>> START Document excerpt

How to Create a Modern Two-Toned Paint Finish

Essentially we’ll be staining the exterior of the table, and painting the interior. I used Fusion Mineral Paint and SFO on raw, well-sanded wood so no additional prep was needed. If using a different product, I would recommend starting with a wood conditioner prior to staining.

Lucky for me, I was able to skip that step!

Step 1: Wipe down your surface with tack cloth

tack cloth

Assuming that you’ve already sanded your whole piece with the same grit sandpaper, wipe everything down with a tack cloth. Be sure that your entire piece has been sanded with the same grit (I went through many grits to get a silky smooth finish and ended with a 220 sandpaper). By using the same grit, you’ll allow the wood to receive the stain evenly and wiping with the tack cloth will ensure that all of the dust particles and sawdust have been removed from the surface.

If you’re not using the SFO, apply a coat of wood conditioner before staining. If you are, then you get to move straight to the next step!

Step 2: Stain the exterior of your two-toned table

Next, you’ll apply the stain in a smooth, even coat, let sit for 10 – 15 minutes, then wipe away the excess with a rag. Sloppy staining will make any project look like a hack job, no matter how amazing the piece underneath. This step can trip some people up, so I have a few tips for you.

>> END Document excerpt
>> START Data rows

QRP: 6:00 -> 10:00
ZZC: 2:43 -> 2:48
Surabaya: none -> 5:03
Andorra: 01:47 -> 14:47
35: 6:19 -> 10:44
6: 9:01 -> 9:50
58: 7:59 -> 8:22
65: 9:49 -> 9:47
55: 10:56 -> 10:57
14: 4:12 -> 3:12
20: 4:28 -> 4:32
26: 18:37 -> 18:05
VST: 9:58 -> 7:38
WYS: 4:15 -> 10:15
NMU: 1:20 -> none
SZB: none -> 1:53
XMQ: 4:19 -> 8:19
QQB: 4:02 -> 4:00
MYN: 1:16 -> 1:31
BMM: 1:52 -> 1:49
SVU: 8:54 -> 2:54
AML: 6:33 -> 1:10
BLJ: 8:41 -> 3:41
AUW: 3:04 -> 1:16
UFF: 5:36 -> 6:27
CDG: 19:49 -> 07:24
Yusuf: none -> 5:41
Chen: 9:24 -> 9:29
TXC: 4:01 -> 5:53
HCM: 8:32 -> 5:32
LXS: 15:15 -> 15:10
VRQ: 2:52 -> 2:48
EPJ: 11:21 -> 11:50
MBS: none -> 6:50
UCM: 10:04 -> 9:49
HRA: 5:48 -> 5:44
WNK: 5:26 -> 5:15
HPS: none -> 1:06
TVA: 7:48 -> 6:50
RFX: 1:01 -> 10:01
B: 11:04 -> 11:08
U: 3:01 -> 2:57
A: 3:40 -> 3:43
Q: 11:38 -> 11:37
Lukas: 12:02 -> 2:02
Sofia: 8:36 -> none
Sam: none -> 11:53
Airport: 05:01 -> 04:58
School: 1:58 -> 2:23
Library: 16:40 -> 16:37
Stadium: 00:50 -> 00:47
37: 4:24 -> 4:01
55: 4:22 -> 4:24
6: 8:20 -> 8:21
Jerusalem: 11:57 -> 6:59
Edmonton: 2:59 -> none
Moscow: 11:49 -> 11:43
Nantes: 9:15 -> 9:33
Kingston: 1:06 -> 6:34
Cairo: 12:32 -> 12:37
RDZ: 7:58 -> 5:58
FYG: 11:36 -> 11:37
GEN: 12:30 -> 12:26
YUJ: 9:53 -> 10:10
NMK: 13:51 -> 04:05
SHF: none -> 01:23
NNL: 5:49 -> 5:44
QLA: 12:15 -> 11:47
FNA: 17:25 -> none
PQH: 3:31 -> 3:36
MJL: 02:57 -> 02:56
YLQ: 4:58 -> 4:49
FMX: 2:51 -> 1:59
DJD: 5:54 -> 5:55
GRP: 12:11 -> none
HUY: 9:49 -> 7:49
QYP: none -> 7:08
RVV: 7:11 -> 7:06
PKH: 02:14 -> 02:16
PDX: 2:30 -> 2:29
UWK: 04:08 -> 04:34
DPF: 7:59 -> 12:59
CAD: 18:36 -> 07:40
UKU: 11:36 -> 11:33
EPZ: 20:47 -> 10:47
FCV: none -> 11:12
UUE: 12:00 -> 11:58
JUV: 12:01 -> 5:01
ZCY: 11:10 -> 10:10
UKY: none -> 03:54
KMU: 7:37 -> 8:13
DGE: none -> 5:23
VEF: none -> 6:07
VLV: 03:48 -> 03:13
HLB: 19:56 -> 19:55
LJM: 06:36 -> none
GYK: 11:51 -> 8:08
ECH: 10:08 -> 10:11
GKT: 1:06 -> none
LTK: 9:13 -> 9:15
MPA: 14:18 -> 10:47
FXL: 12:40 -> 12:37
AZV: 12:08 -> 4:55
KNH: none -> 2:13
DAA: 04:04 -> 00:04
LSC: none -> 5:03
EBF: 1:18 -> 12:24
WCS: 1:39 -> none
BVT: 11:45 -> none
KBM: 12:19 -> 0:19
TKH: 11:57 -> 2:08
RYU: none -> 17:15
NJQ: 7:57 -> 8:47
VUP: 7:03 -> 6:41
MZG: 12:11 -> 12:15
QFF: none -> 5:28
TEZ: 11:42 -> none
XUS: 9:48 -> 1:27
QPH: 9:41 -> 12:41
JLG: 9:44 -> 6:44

>> END Data rows

Requirements:
1. Rewrite the paragraph of the two-toned paint guide that begins "Assuming that you've already sanded" as a short list that keeps its main facts.
2. In the two-toned paint guide, how long should the stain sit before the excess is wiped away?
3. Resume the two-toned paint guide, starting right after its final sentence.

Exercise results:
1.
- Sand the entire piece with the same grit of sandpaper. The author worked through many grits and ended with 220.
- Using one grit lets the wood take the stain evenly.
- Wipe everything down with a tack cloth.
- The tack cloth removes all dust particles and sawdust from the surface.

2. 10 to 15 minutes.

3.
stir your stain

Stir your stain, don’t shake the can

It will feel a lot easier to simply shake up your can of stain but don’t. Shaking can cause little bubbles in the finish which you obviously don’t want.

Use a cheap wooden craft dowel or popsicle stick to gently, but thoroughly, stir your stain. https://www.youtube.com/embed/5KREfBYxD9E?controls=0

Stain from the middle, out

It may feel more natural to start staining at the edge of your furniture piece, but doing that will cause excess product to pool at the edges and drip down the sides. No bueno.

Start from the center with a fairly wet brush and drag your product out to the edges. As your brush becomes drier, gently push the product up to the edge. I like to hold my brush parallel to the surface and pat to keep my bristles from flicking down and hitting the side.

time by section

Time each section separately

Stain is actually absorbed into the wood and you can achieve deeper or lighter tones depending on how long you leave the product on and how many coats you use. If you time your whole piece as one single unit, some sides will inevitably be darker than others due to the fact the wiping stain off is faster than brushing stain on.

What I do is I stain one single section to its natural stopping points (in this case, the backside of my table), then immediately set a timer on my phone. As that runs, I stain another section, then set a separate timer for that section, and so on until all the sections have their own timer set.

The key to this method is keeping track of what order you stained your sections in! So make a note.

Wipe excess off thoroughly

Using firm, even strokes, wipe the excess stain off with a rag. Technically you should use a lint-free rag but I didn’t have one and mine came out fine!

Don’t miss this two-tone laptop desk with full build instructions.

Make extra certain you’ve removed all the excess stain. If you don’t, tacky shiny patches that take forever to dry will crop up and create a blotchy surface.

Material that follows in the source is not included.